San Rafael resident transforms used sails into beautiful bags
While cruising around the world for seven years, Emma Casey got used to having plenty of free time on her hands. Surrounded by just sea and sky for days on end, she took the time to appreciate the chance to slow down and connect with nature. She wrote, read, cooked, drew and sewed, an activity she learned during her childhood in Woodacre. And on one trip from Mexico to the Marquesas, she transformed the scraps of a tanbark sail into her take on a classic sailor’s ditty bag.
It would become the inspiration for her new business Landfall Leatherworks when she returned to land last year. From her Sausalito workshop, surrounded by the area’s historic maritime history, the San Rafael resident creates bags using repurposed sails, leather and brass. They can be found at landfallleatherworks.com.
Q What got you into sewing?
A My dad owns the Canvas Works, the marine canvas shop in Sausalito. He taught me to sew and do leatherwork. In high school for awhile, I made bags and sold them. I have always enjoyed working with my hands and creating something beautiful, useful and functional from scratch.
Q Why sails?
A For me, there’s the emotional connection to them having lived at sea for seven years. But in our current world of fast fashion and mass production, we need to return our focus to local, community-driven and preexisting materials, and while unfortunately modern sails are made from dacron, that’s nonrecyclable and nonbiodegradable, they are durable, water-resistant and easy to clean. My sails have been donated. There’s a whimsical idea of the sails having been on voyages and they have a history engrained in them.
Q How did you get into sailing?
A My grandfather had an O’Day 37 in Sausalito when I was a kid, and he and my grandmother would take me sailing when I was pretty young around the bay. After I graduated college, I knew I wanted to spend some time traveling before settling into any semblance of a career and I figured that cruising would be a cheap interesting way to see some of the world. I scoured Latitude 38 magazine’s section called captains looking for crew, and I found the captain of a cutter down in Half Moon Bay who was willing to take me south. That first leg was a bit of a misadventure, but subsequently in San Diego, where I jumped ship, I met more cruisers along the way, so I ended up being on three different boats between California and New Zealand, and then in New Zealand I met my now-ex boyfriend who I sailed with for another four years. It became my lifestyle and it’s funny, if I think about trying to describe to someone what it was like working on a sailboat for seven years, it feels so natural, it’s like asking me, what’s it like being an only child? I don’t know any alternative. And the cruising lifestyle is addicting, it’s often miserable, but it’s incredibly freeing and it’s very focused on nature, the elements, on a slow pace and it allows you visit places that are incredibly off-the-beaten path.
Q How was it coming back?
A That was a tough choice. People would introduce me as this is my friend, my daughter who is sailing around the world and so I had a little bit of an identity crisis, thinking OK, who am I if I am not doing that right now? I am finding it more difficult to adjust to living on land than it was to adjust to life at sea. Starting this business is very much my way of landing and grounding and it’s my landfall — landfall is the moment when you first see land after being at sea. It’s something to give me purpose and something to pour myself into that still feels tied to my experiences in that lifestyle.

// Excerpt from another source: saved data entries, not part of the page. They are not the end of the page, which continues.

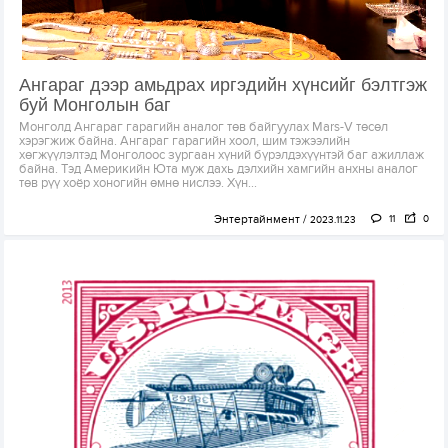
Ангараг дээр амьдрах иргэдийн хүнсийг бэлтгэж
буй Монголын баг
Монголд Ангараг гарагийн аналог төв байгуулах Mars-V төсөл
хэрэгжиж байна. Ангараг гарагийн хоол, шим тэжээлийн
хөгжүүлэлтэд Монголоос зургаан хүний бүрэлдэхүүнтэй баг ажиллаж
байна. Тэд Америкийн Юта муж дахь дэлхийн хамгийн анхны аналог
төв рүү хоёр хоногийн өмнө нислээ. Хүн...
Энтертайнмент
11
0
2023.11.23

Q What are some memorable places you’ve been?
A We stopped at a few atolls in Micronesia. These are incredibly isolated and some are uninhabited. Some have small villages and the marine life is phenomenal. I like free diving and spear fishing and there is something so meditative to me about being underwater, too, and it was so reassuring to see that there still are islands with incredibly healthy reef ecosystems. And Madagascar was interesting in terms of the sailing community there, because there’s a lot of local sailing, and they make their sails out of what they can find. These people are real talented mariners and it was really amazing.